RCN calls for better funding of school nurses
Royal College of Nursing has called on the government and local authorities to 'properly fund' school nursing services for those with epilepsy.
The RCN, the professional body that supports 435,000 nurses, midwives, HCSWs and students in the UK, has warned the government of the risks posed to school children with medical conditions such as epilepsy.
The body highlight NHS data, published earlier this week, that 550 school nurses in England have been lost since 2010. More than a hundred of which have been cut this year alone.
According to the RCN, despite new statutory guidance from the Department for Education in 2014, which stated that all children with health conditions should be supported to go to school, the number of school nurses has fallen from 2987 to just 2433 full time NHS posts in England.
The RCN spoke to Lisa Thurston, mother to 2015 Young Epilepsy Champions winner, Owen. Lisa raises the importance of specialist nurses who helped her son during his time at education
Quoted in The Guardian, LISA THURSTON, said:
The school’s support in Owen’s care was absolutely critical. When Owen was diagnosed in 2010, the school nursing team provided free training to ensure the school staff had the skills in emergency care to help Owen if and when he needed it. We were very lucky that Owen got this crucial care, but diminishing school nursing teams will have a serious impact on similar children with health conditions.

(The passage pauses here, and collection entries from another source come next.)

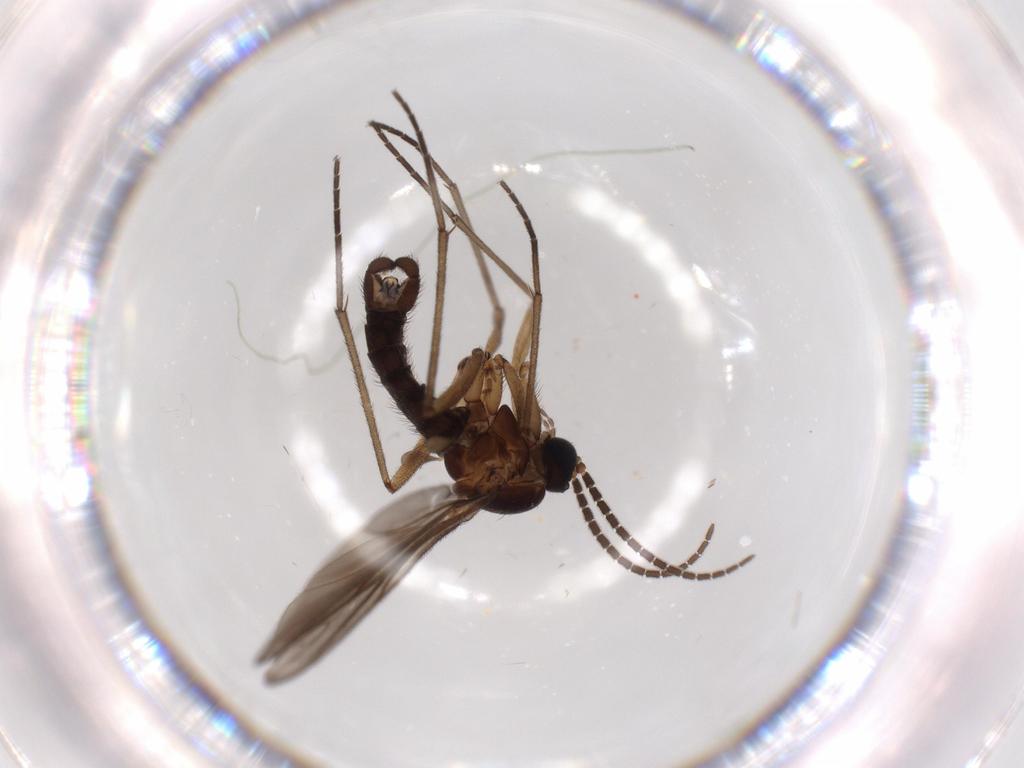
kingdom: Animalia
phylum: Arthropoda
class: Insecta
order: Diptera
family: Sciaridae
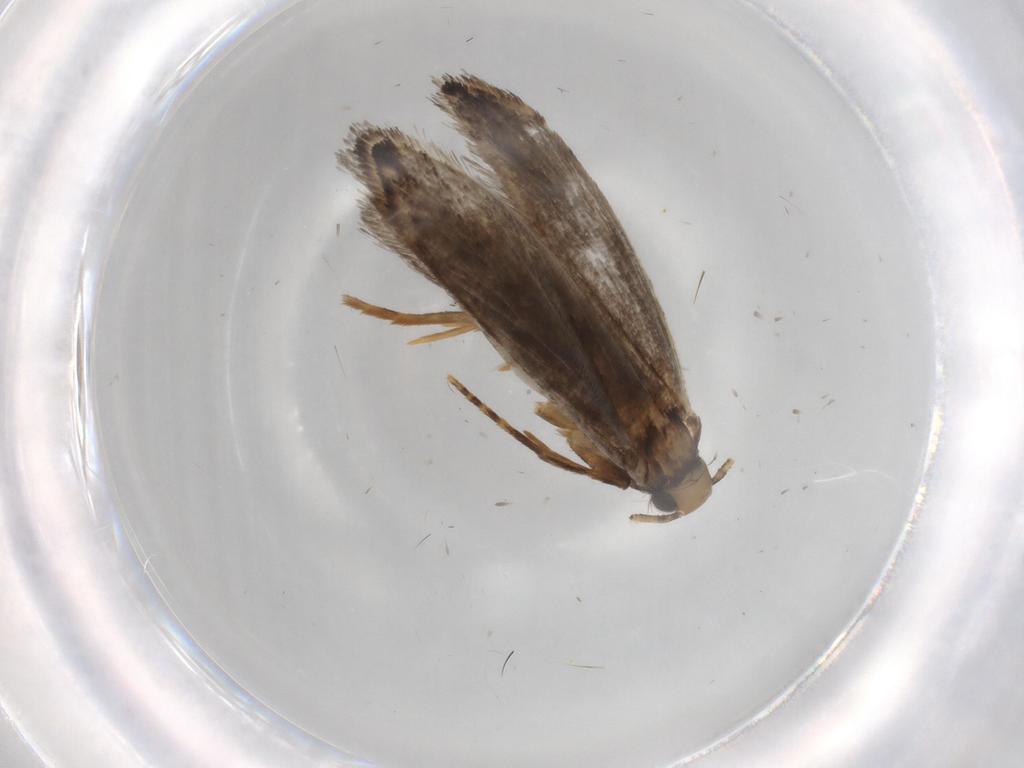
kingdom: Animalia
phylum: Arthropoda
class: Insecta
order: Lepidoptera
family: Tineidae
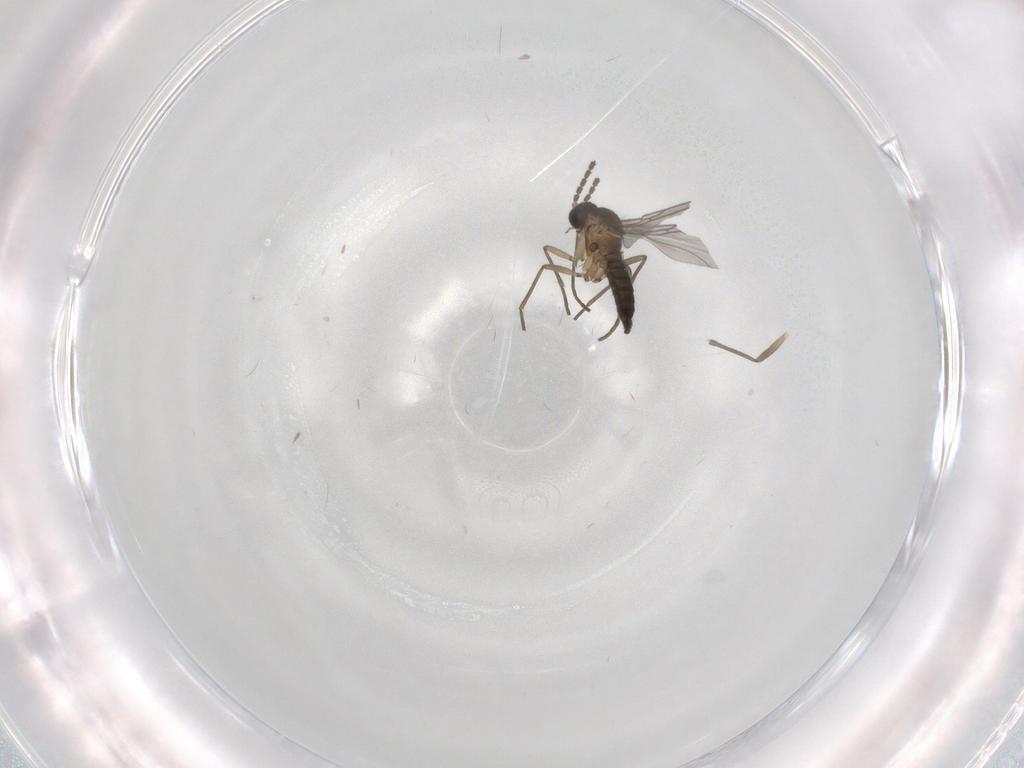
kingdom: Animalia
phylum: Arthropoda
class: Insecta
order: Diptera
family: Sciaridae
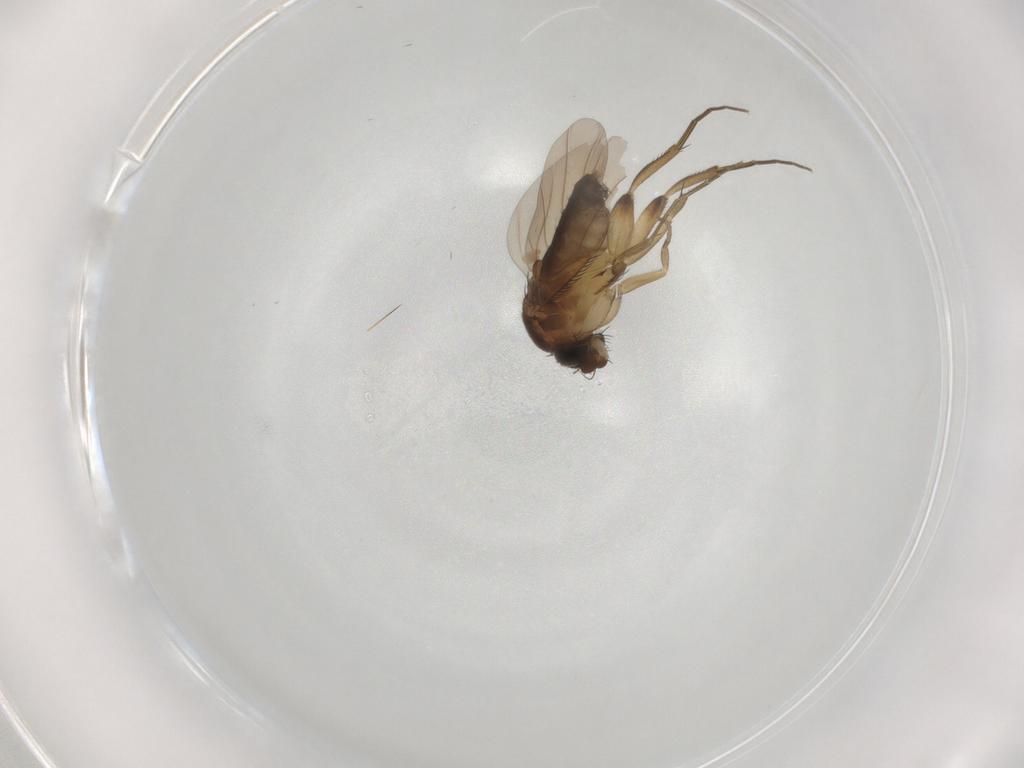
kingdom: Animalia
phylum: Arthropoda
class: Insecta
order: Diptera
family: Phoridae
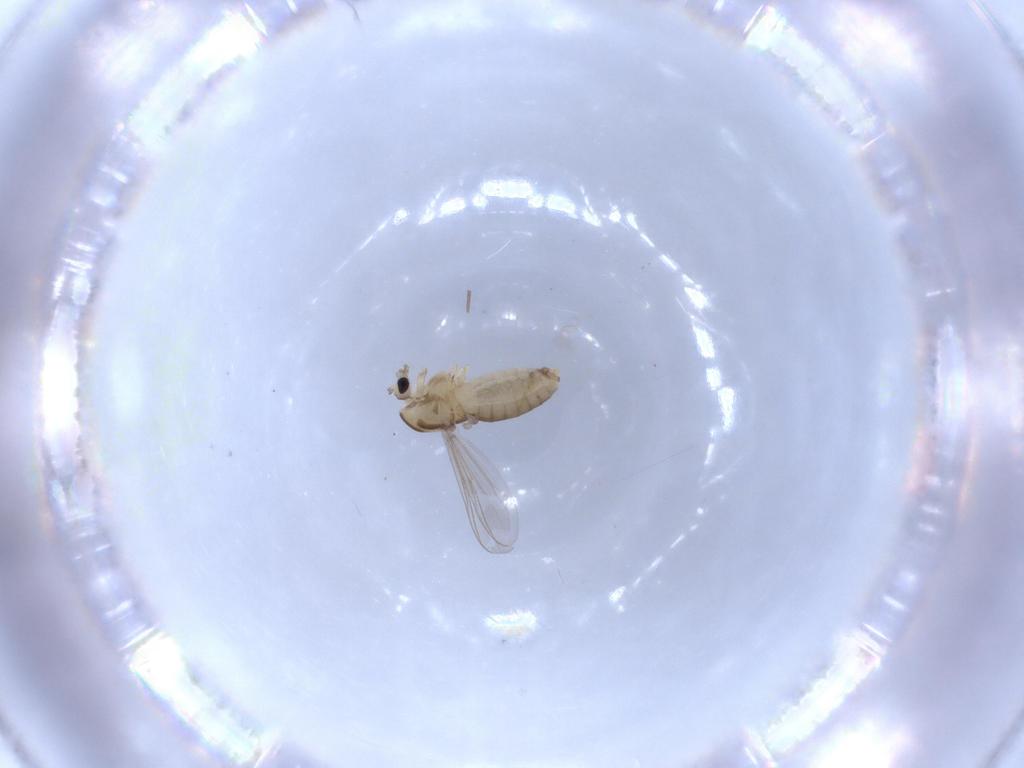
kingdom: Animalia
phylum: Arthropoda
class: Insecta
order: Diptera
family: Chironomidae
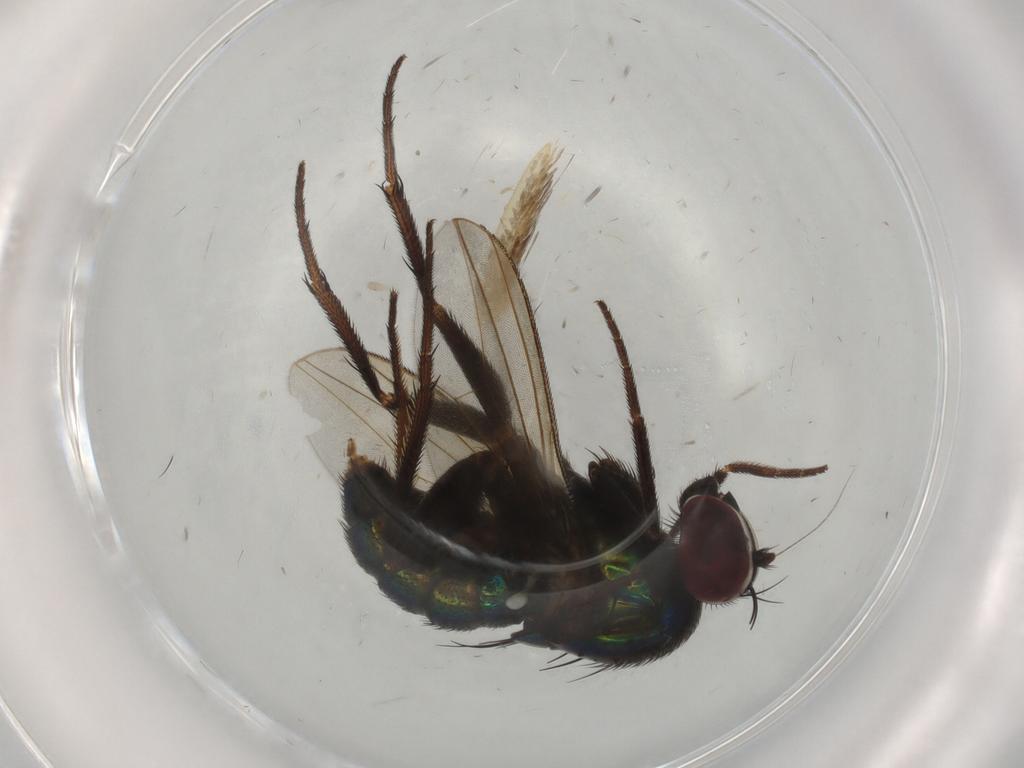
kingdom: Animalia
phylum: Arthropoda
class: Insecta
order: Diptera
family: Dolichopodidae
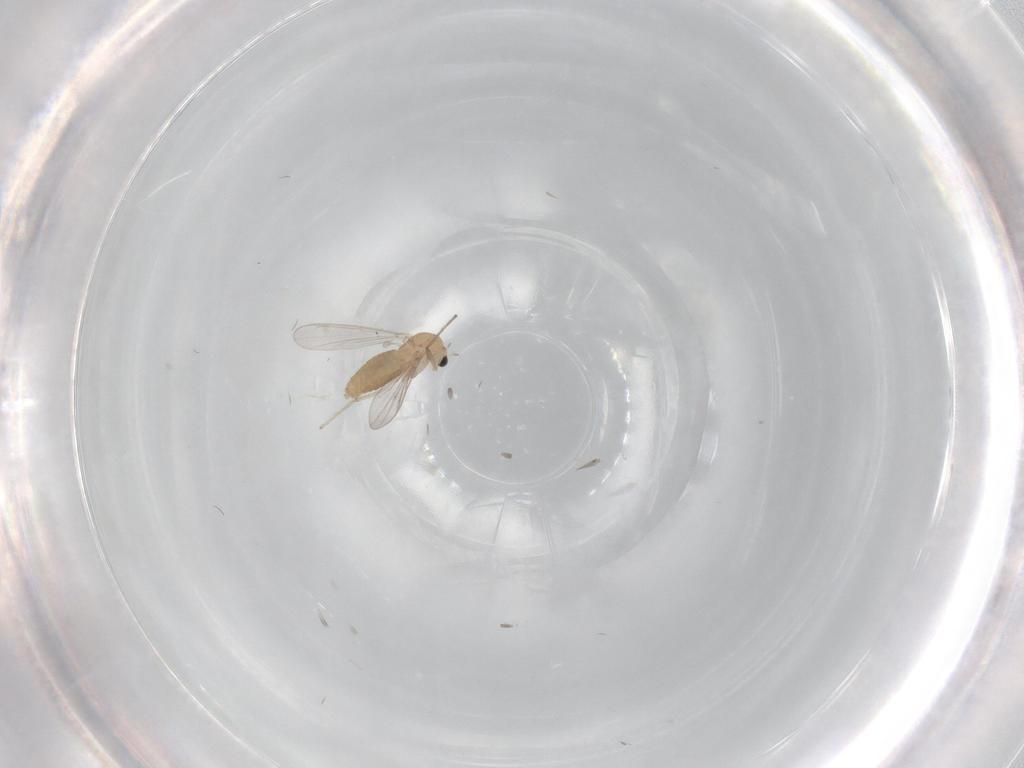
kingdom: Animalia
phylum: Arthropoda
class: Insecta
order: Diptera
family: Chironomidae
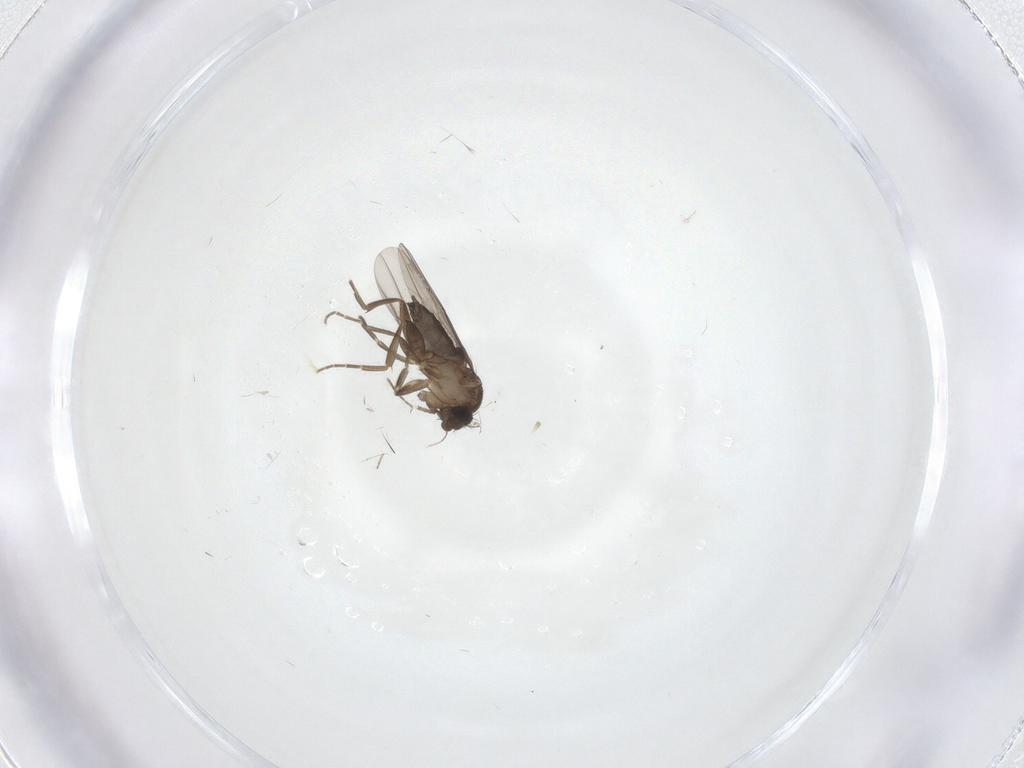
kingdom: Animalia
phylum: Arthropoda
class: Insecta
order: Diptera
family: Phoridae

Many schools don’t have any emergency medication training or are forced to pay for it. There’s also a lack of general awareness training for staff on the wider impact of the condition on the individual child, such as the side effects of their medication, or the anxiety of their illness.
As a parent and a school governor, it is frightening to see the difference between statutory guidance and what care is actually available. Every child deserves to be safe at school and without the right health care staff I just don’t think this will be the case.